The CPSC will issue a request for information from consumers, industry groups and other parties on mitigating the effects of gas stoves by March, Trumka said in December in a talk before the Public Interest Research Group.

Trumka’s statements come as more research surfaces on the health impacts of gas-burning stoves. A December study found that 13% of childhood asthma cases nationwide can be blamed on the indoor use of gas stoves. A previous study from a decade ago found that a gas stove at home increased a child’s risk of asthma by 42%.

Cooking on these stoves emits nitrous oxide and fine particulates, which can build up in minutes to levels deemed unsafe by the Environmental Protection Agency. Fine particulates have also been linked with higher rates of dementia and Alzheimer’s disease, according to a research article this month from the Proceedings of the National Academy of Sciences.

Even when gas stoves are off, meanwhile, they emit large amounts of methane, a potent greenhouse gas that is dozens of times more damaging to the climate than carbon dioxide.

Citing the appliances’ harmful environmental impact, dozens of U.S. cities have banned gas stoves in new buildings, while about 20 states have banned them on the local level.

The American Gas Association has pushed back against Trumka’s comments.

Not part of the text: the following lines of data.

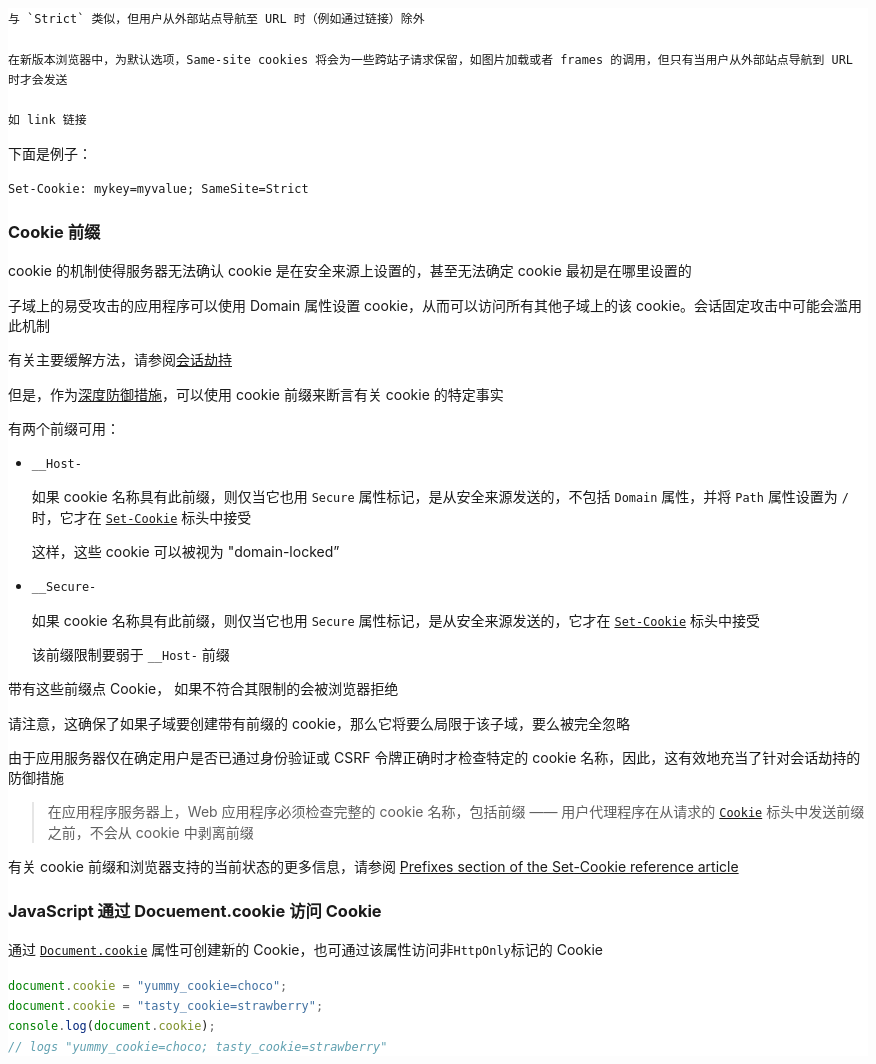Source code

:     与 `Strict` 类似，但用户从外部站点导航至 URL 时（例如通过链接）除外

    在新版本浏览器中，为默认选项，Same-site cookies 将会为一些跨站子请求保留，如图片加载或者 frames 的调用，但只有当用户从外部站点导航到 URL 时才会发送

    如 link 链接

  下面是例子：

  ```http
  Set-Cookie: mykey=myvalue; SameSite=Strict
  ```

### Cookie 前缀

cookie 的机制使得服务器无法确认 cookie 是在安全来源上设置的，甚至无法确定 cookie 最初是在哪里设置的

子域上的易受攻击的应用程序可以使用 Domain 属性设置 cookie，从而可以访问所有其他子域上的该 cookie。会话固定攻击中可能会滥用此机制

有关主要缓解方法，请参阅[会话劫持](https://developer.mozilla.org/en-US/docs/Web/Security/Types_of_attacks)

但是，作为[深度防御措施](https://en.wikipedia.org/wiki/Defense_in_depth_(computing))，可以使用 cookie 前缀来断言有关 cookie 的特定事实

有两个前缀可用：

- `__Host-`

  如果 cookie 名称具有此前缀，则仅当它也用 `Secure` 属性标记，是从安全来源发送的，不包括 `Domain` 属性，并将 `Path` 属性设置为 `/` 时，它才在 [`Set-Cookie`](https://developer.mozilla.org/zh-CN/docs/Web/HTTP/Headers/Set-Cookie) 标头中接受

  这样，这些 cookie 可以被视为 "domain-locked”

- `__Secure-`

  如果 cookie 名称具有此前缀，则仅当它也用 `Secure` 属性标记，是从安全来源发送的，它才在 [`Set-Cookie`](https://developer.mozilla.org/zh-CN/docs/Web/HTTP/Headers/Set-Cookie) 标头中接受

  该前缀限制要弱于 `__Host-` 前缀

带有这些前缀点 Cookie， 如果不符合其限制的会被浏览器拒绝

请注意，这确保了如果子域要创建带有前缀的 cookie，那么它将要么局限于该子域，要么被完全忽略

由于应用服务器仅在确定用户是否已通过身份验证或 CSRF 令牌正确时才检查特定的 cookie 名称，因此，这有效地充当了针对会话劫持的防御措施

> 在应用程序服务器上，Web 应用程序必须检查完整的 cookie 名称，包括前缀 —— 用户代理程序在从请求的 [`Cookie`](https://developer.mozilla.org/zh-CN/docs/Web/HTTP/Headers/Cookie) 标头中发送前缀之前，不会从 cookie 中剥离前缀

有关 cookie 前缀和浏览器支持的当前状态的更多信息，请参阅 [Prefixes section of the Set-Cookie reference article](https://developer.mozilla.org/zh-CN/docs/Web/HTTP/Headers/Set-Cookie#cookie_prefixes)

### JavaScript 通过 Docuement.cookie 访问 Cookie

通过 [`Document.cookie`](https://developer.mozilla.org/zh-CN/docs/Web/API/Document/cookie) 属性可创建新的 Cookie，也可通过该属性访问非`HttpOnly`标记的 Cookie

```javascript
document.cookie = "yummy_cookie=choco";
document.cookie = "tasty_cookie=strawberry";
console.log(document.cookie);
// logs "yummy_cookie=choco; tasty_cookie=strawberry"
```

It previously said that emissions from cooking with gas are similar to emissions created when cooking with electric stoves and that it planned to submit evidence to that effect.

On Tuesday, it slammed the latest study to link gas stoves to asthma, calling it findings “baseless allegations” and pointing to the role of gas in reducing carbon emissions from the power sector by pushing out more polluting coal.

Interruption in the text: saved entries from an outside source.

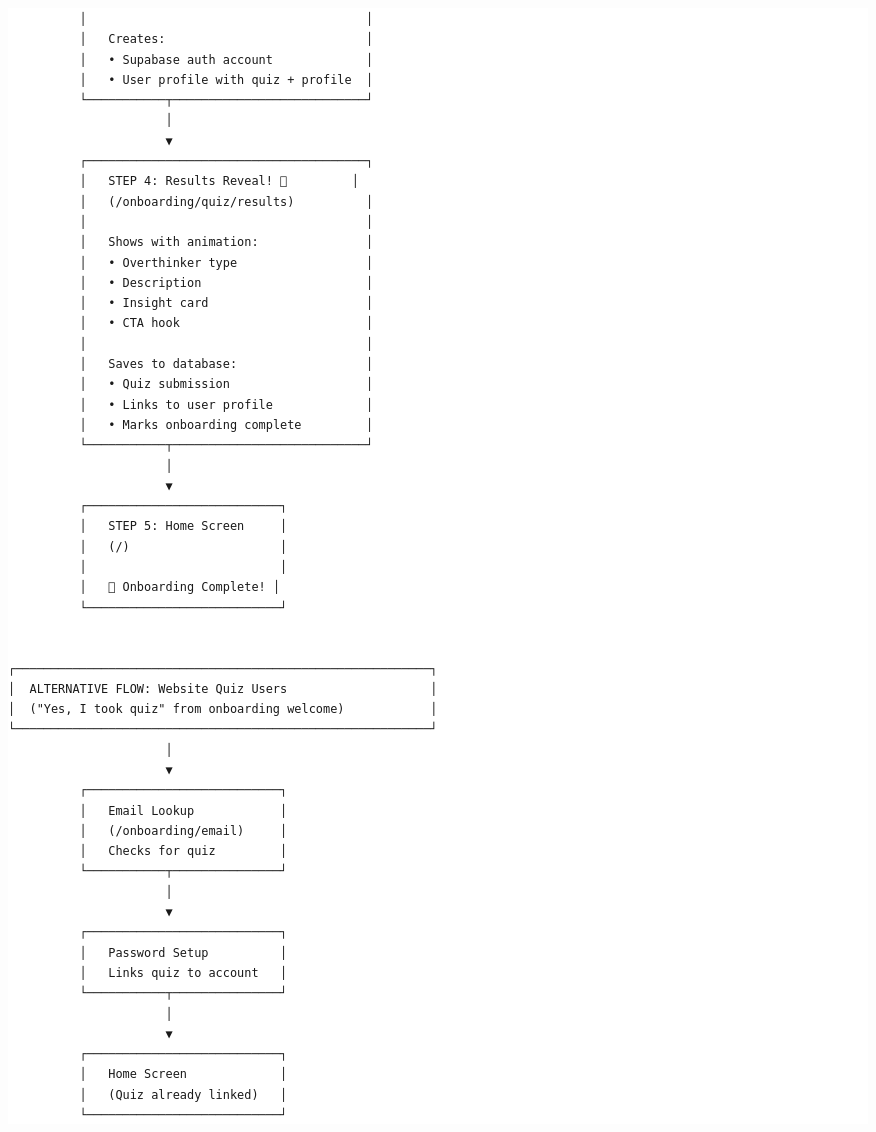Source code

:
 ```
          │                                       │
          │   Creates:                            │
          │   • Supabase auth account             │
          │   • User profile with quiz + profile  │
          └───────────┬───────────────────────────┘
                      │
                      ▼
          ┌───────────────────────────────────────┐
          │   STEP 4: Results Reveal! 🎊         │
          │   (/onboarding/quiz/results)          │
          │                                       │
          │   Shows with animation:               │
          │   • Overthinker type                  │
          │   • Description                       │
          │   • Insight card                      │
          │   • CTA hook                          │
          │                                       │
          │   Saves to database:                  │
          │   • Quiz submission                   │
          │   • Links to user profile             │
          │   • Marks onboarding complete         │
          └───────────┬───────────────────────────┘
                      │
                      ▼
          ┌───────────────────────────┐
          │   STEP 5: Home Screen     │
          │   (/)                     │
          │                           │
          │   🎉 Onboarding Complete! │
          └───────────────────────────┘


┌──────────────────────────────────────────────────────────┐
│  ALTERNATIVE FLOW: Website Quiz Users                    │
│  ("Yes, I took quiz" from onboarding welcome)            │
└──────────────────────────────────────────────────────────┘
                      │
                      ▼
          ┌───────────────────────────┐
          │   Email Lookup            │
          │   (/onboarding/email)     │
          │   Checks for quiz         │
          └───────────┬───────────────┘
                      │
                      ▼
          ┌───────────────────────────┐
          │   Password Setup          │
          │   Links quiz to account   │
          └───────────┬───────────────┘
                      │
                      ▼
          ┌───────────────────────────┐
          │   Home Screen             │
          │   (Quiz already linked)   │
          └───────────────────────────┘
```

“Any efforts to ban highly efficient natural gas stoves should raise alarm bells for the 187 million Americans who depend on this essential fuel every day,” the AGA said in a statement.

Limitations on gas stoves are a major concern for the industry, which in 2020 was found to be paying influencers to tout the benefits of cooking with gas.

But public health advocates say that stoves are a glaring exception in health laws that require gas-burning appliances to be vented outdoors. They say the latest research should impel cities and states to accelerate the transition to clean energy and get off fossil fuels entirely.

Gas is “killing us in our own homes,” Raya Salter, executive director of the Energy Justice Law and Policy Center, told City Limits recently.